* _What to work on_:
1. In the comment thread below about Bottles and Wine, what does Valve have for Counter Strike, according to the last comment?
2. Could you extend the comment thread about Bottles and Wine below with a few more replies, picking up after its last comment?

You can configure each bottle to use a specific version of wine, they are independent of the system. Rtfa before you make statements like that :)
Is this some form of wine-wrapping? Or do these people code the windows emulation themselves?
All of these on-top-of-wine solutions are always a cat and mouse chase when a game or app is updated. You end up with several days to weeks and sometimes eternity to get some configuration fix
Count me as a person who could never figure out how to directly use WINE. All of the special configuration knowledge is seemingly spread across dozens of forum posts. Best case, you will find some obscure post which ends with, "Never mind, figured it out!"
I have been using Bottles for a while now, and it has been painless to launch a few necessary Windows programs.
I found back in the day the best documentation for how to run X with Wine was to read the lutris source for that app.
Did it for Overwatch
I think so, I mean it's called Bottles. It looks like a GUI for Wine that doesn't give Wine enough credit for doing the real work. I have a feeling it just runs Wine.
https://github.com/bottlesdevs/Bottles/tree/main/bottles/bac...
Or be like me, and get Counterstrike almost working, but with some show stopping bug, continually for a decade, before giving up gaming for good only for steam Linux to be released.
if it makes you feel any better i doubt cs runs on steam Linux
Considering that Valve has a native Linux release for Counter Strike (as well as all their other titles), I doubt you looked much into this.

* _Information supplied_:

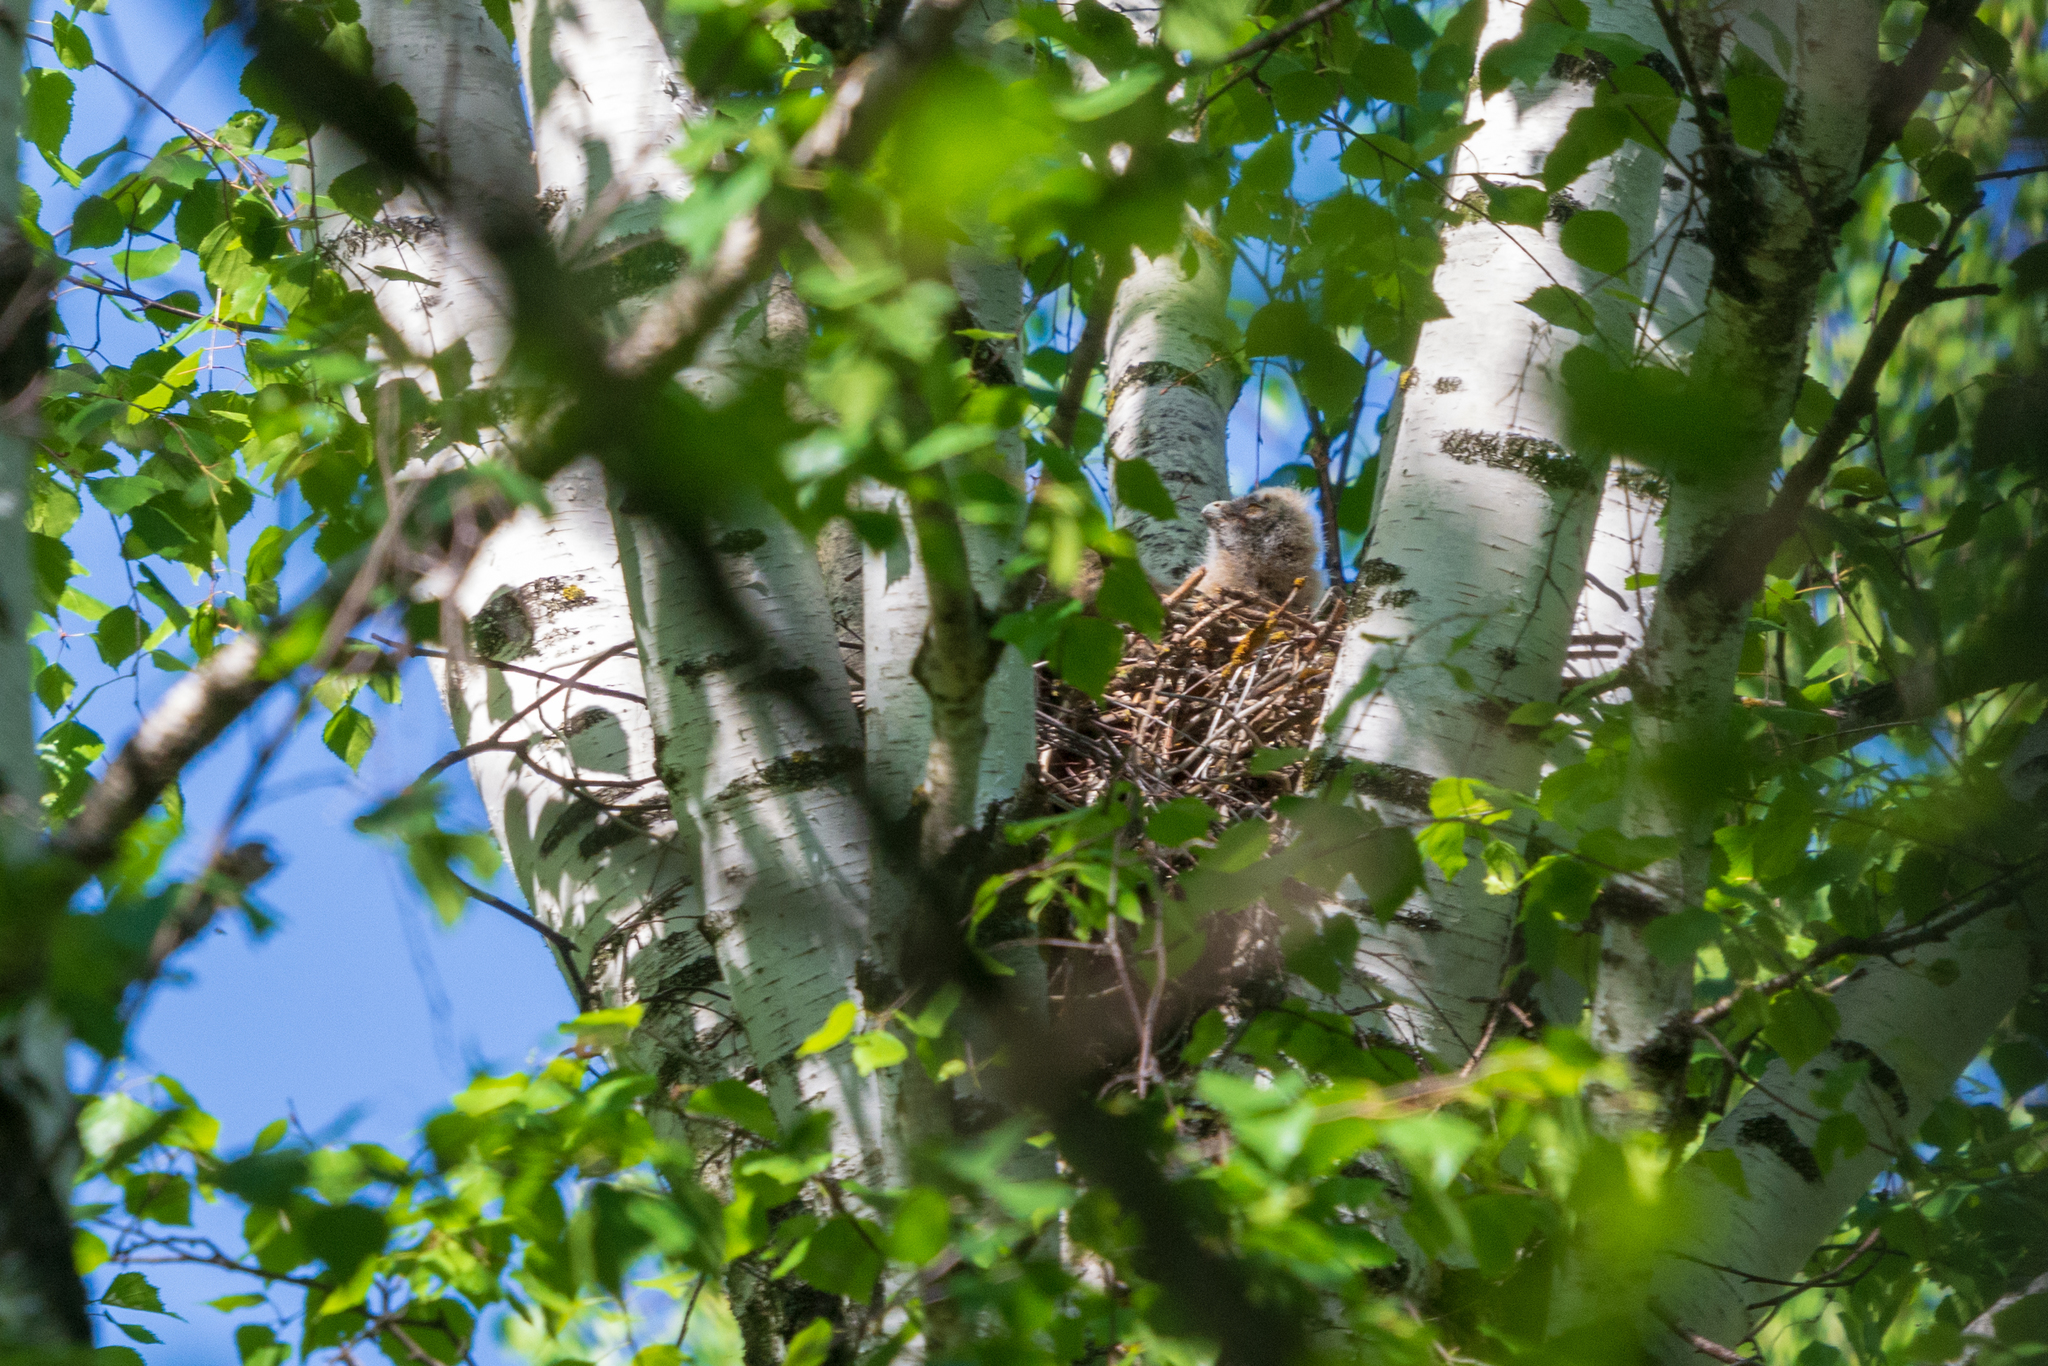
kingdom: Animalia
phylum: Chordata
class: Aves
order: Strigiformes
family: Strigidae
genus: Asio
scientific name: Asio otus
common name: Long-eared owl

* * *

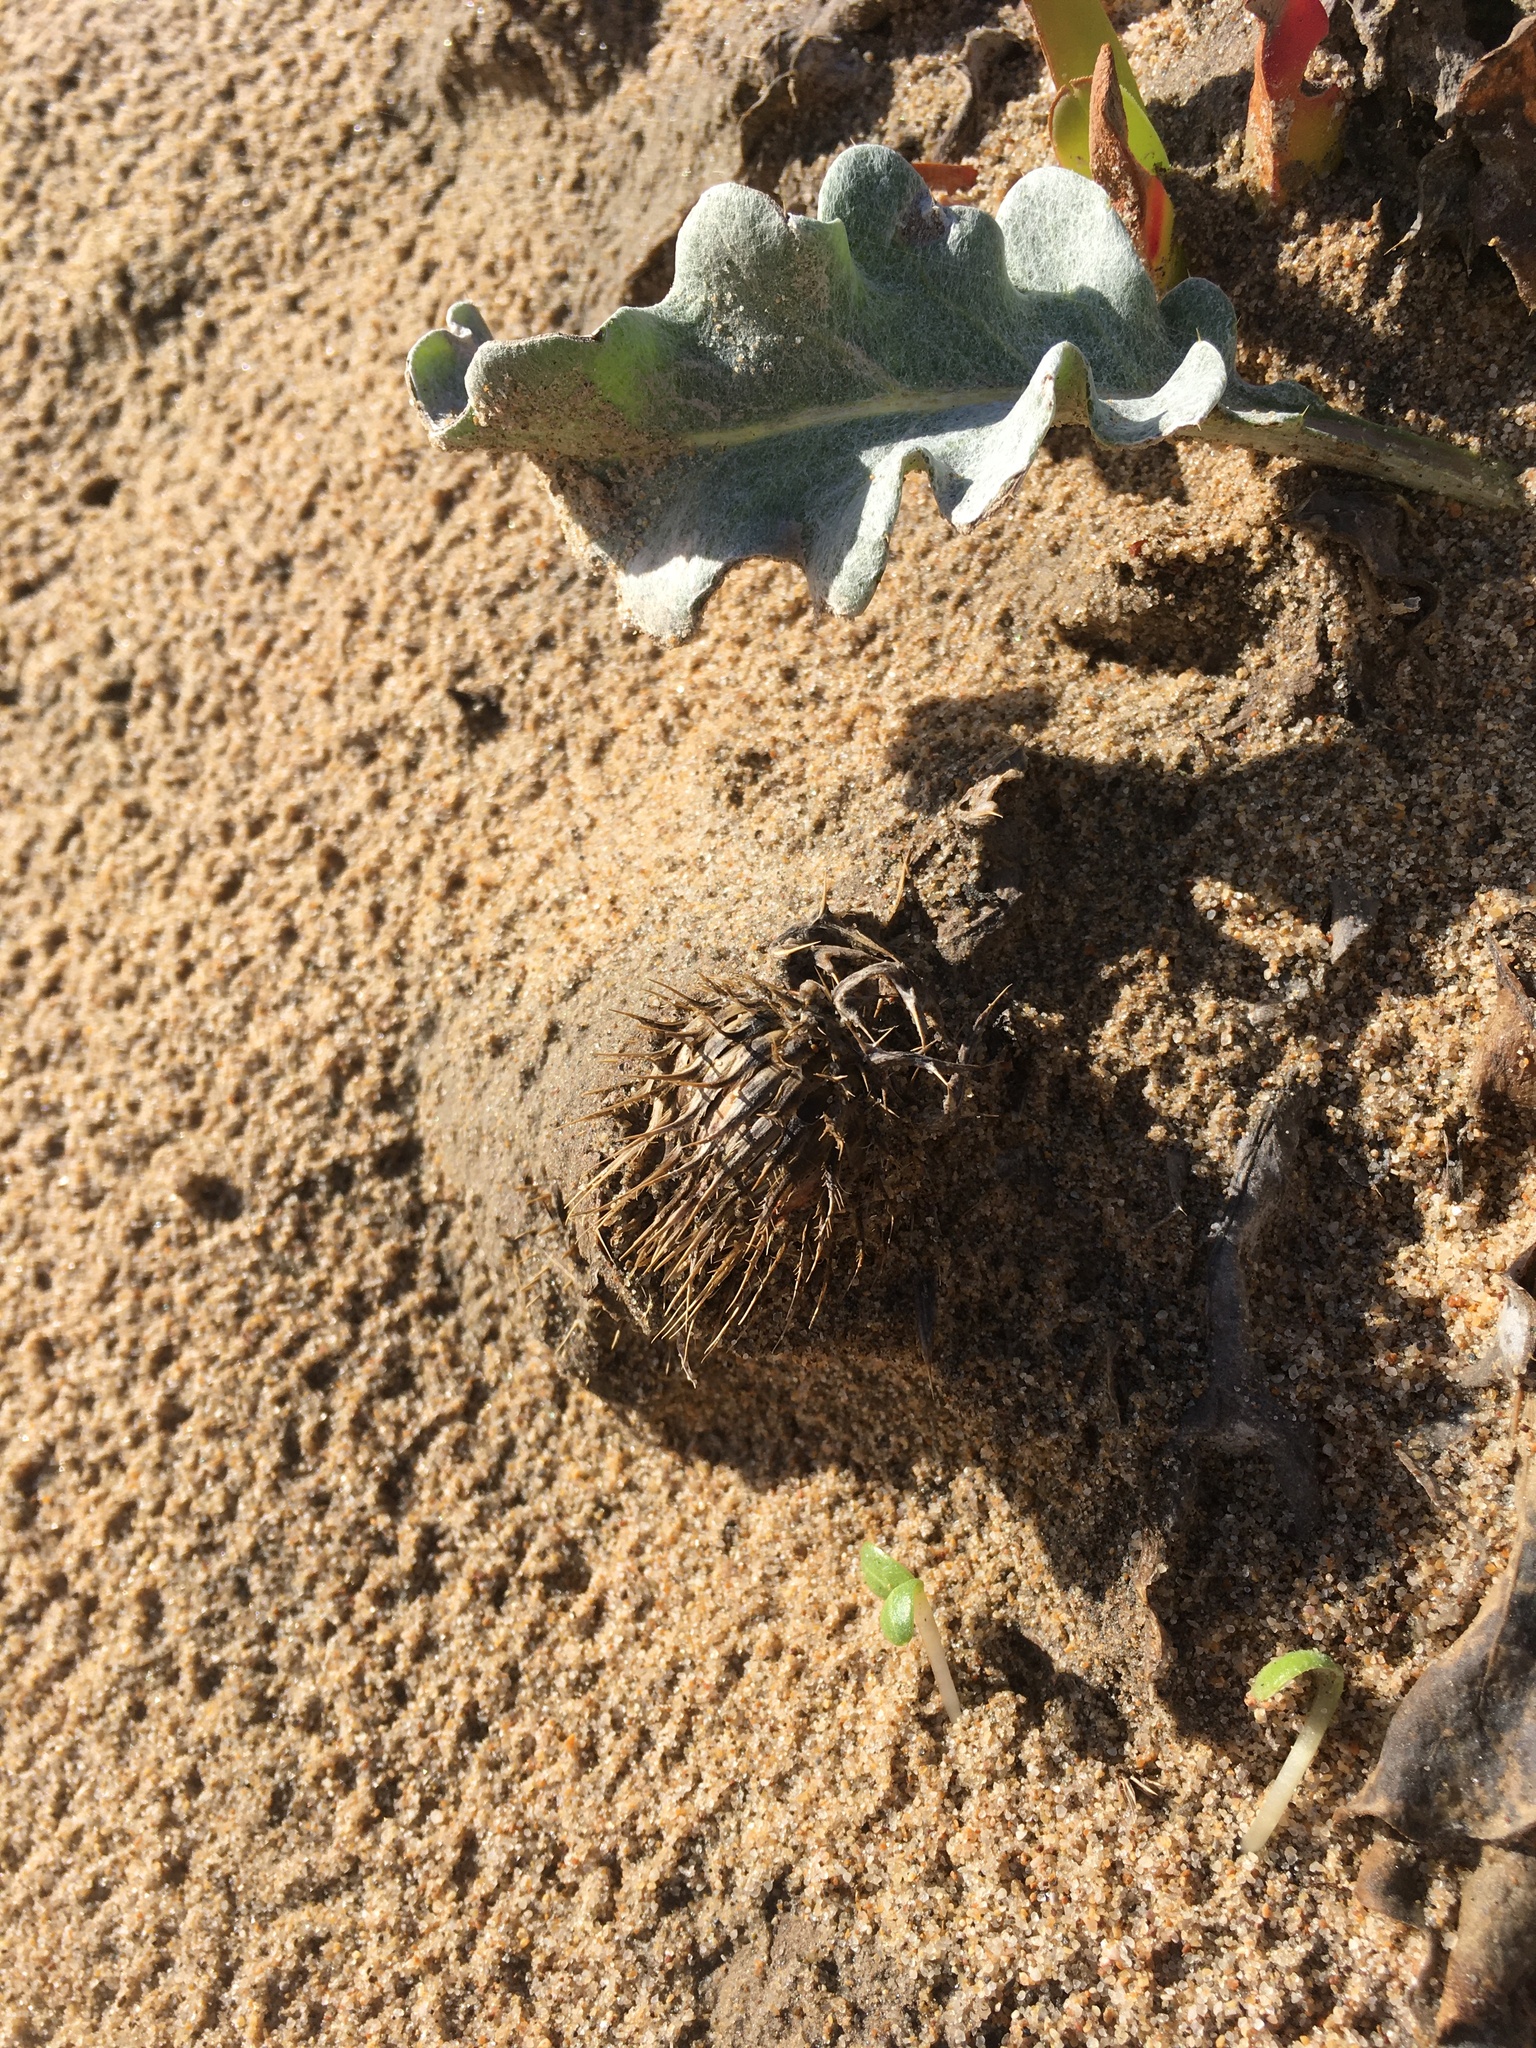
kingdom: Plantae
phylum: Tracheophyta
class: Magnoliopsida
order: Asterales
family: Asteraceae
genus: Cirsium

* _Exercise results_:
1. A native Linux release.

2.
Every Valve game released has a native Linux version. That includes every counter strike game.
But that’s only occurred in the last ~5 years, no?
Kind of. Valve started actively porting their stuff in 2013, around the time Microsoft released Windows 8 and rumors started flying around that you'll only be able to use Windows Store to download apps.
So, way over 5 years. But time flies by fast.
The Bottles Flatpak uses the Wine flatpak as its base, which means it should be relatively soon up to date with the latest wine version
https://flathub.org/apps/org.winehq.Wine
I dunno ablut easily. If you just have some random exe installer Bottles is not super helpful. Probably easier if your software is in the Bottles catalogue.
It has a literal "run executable" button. How much easier so you think it could get?
is there somewhere a more technical description? I want to know about the technology stack before I install software which uses up several 100 MB
> Run Windows in a Bottle. Easily run Windows software on Linux with Bottles!
What does it even mean?
Is it somehow related to Gnome Boxes?
It's a pun on Wine, the syscall translation layer that lets you run Windows programs on Linux without hardware virtualization.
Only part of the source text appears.